Isabell: Das ist ein total spannender Gedanke für mich - der Fehler im Bild. Es muss irgendeine Störung in der Gestaltung geben, bevor man wirklich darauf schaut und sich näher mit einem Objekt befasst. Das trifft auch auf Mode zu. Proportionen, die zunächst nicht ganz stimmig scheinen, Schnittverläufe, die man auf den ersten Blick nicht nachvollziehen kann, Drapierungen, die gar keine sind. Das erregt Aufmerksamkeit. Genau das will ich erreichen.

styleranking: Das verlangt einen sehr komplexen Entwurf. Hast du ein Konzept, mit dem du jedes Kleidungsstück angehst?

Isabell: Ich zeichne und konstruiere ausschließlich auf Papier. Manche Designer drapieren an der Puppe, aber ich nicht. Ich mag es mit Schnitten zu arbeiten, sie zu verändern und ein wenig zu experimentieren. Schnitttechnik ist nun mal eine Arbeit auf Papier. Deshalb geht bei mir jeder Entwurf von einer sehr präzisen Skizze aus.

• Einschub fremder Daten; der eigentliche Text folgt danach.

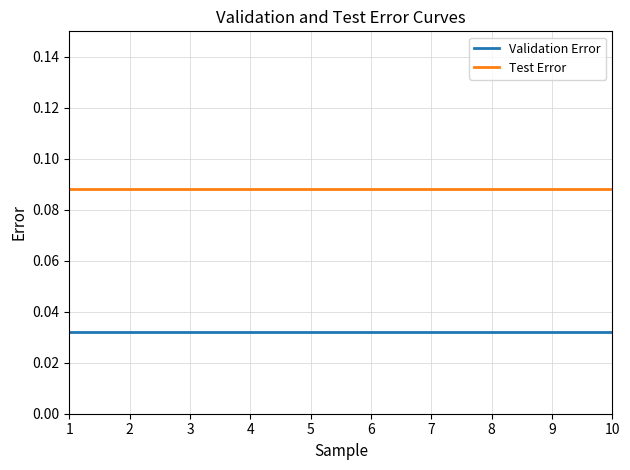

What is the sum of the Test Error values at 8 and 10?

0.2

styleranking: Würdest du dich selbst als Minimalistin bezeichnen?

Isabell: (überlegt) Nein, ich denke nicht. Dazu liebe ich es zu sehr, schnitttechnische Details einzubringen. Echter Minimalismus ist für mich viel reduzierter – das bin ich nicht. Ich suche den Kompromiss, minimalistische Designs, die sich mit raffinierten Schnitten verbinden. Diese Mischung mag ich.

Nach der Präsentation ihrer Herbst-Kollektion: Isabell de Hillerin auf dem Laufsteg in Berlin.   Copyright: Andreas Rentz / Getty Images

styleranking: Seit deinen frühesten Kollektionen ziehen sich immer wieder feine Stickereien und Webdetails durch deine Entwürfe. Ist das die Finesse, von der du sprichst?

Isabell: Richtig, diese Applikationen sind für mich sozusagen die DNA der Marke. Ich arbeite dafür schon seit Langem mit Frauen aus Moldawien und Rumänien zusammen. Wir verwenden unterschiedliche, traditionelle Webmuster und Stickereitechniken. Ich greife sie auf und designe sie neu. Dabei sollen die Applikationen nicht nur folkloristisch aussehen, sondern modern und zeitgetreu. Mir ist es ein wahnsinnig großes Anliegen, dieses Handwerk irgendwie zu bewahren. Auch wenn das bei mir in einem unterschiedlichen Kontext geschieht, weil ich diese Traditionen in meiner Mode ganz anders interpretiere als die Rumäninnen und Moldawierinnen vor Ort. Aber genau darum geht es mir. Ich will zeigen, wie zeitgenössisch textiles Handwerk sein kann.

styleranking: Und wie gefällt das den Frauen aus Rumänien und Moldawien?

Isabell: Zunächst sind sie immer sehr skeptisch, wenn ich eine neue Idee vorschlage. „Diese Stickerei können wir auf der Seide nicht machen“, sagen sie dann vielleicht. Aber am Ende, wenn es fertig ist und sich alle darauf einlassen, sind sie ganz überrascht. Es ist ein total schönes, familiäres Umfeld, weil wir in dem Prozess alle voneinander lernen und uns auch bei verrückten Ideen vertrauen. (lacht) Sie haben mich auch schon hier in Berlin besucht und waren ganz begeistert.

styleranking: Vielen Dank für das Gespräch.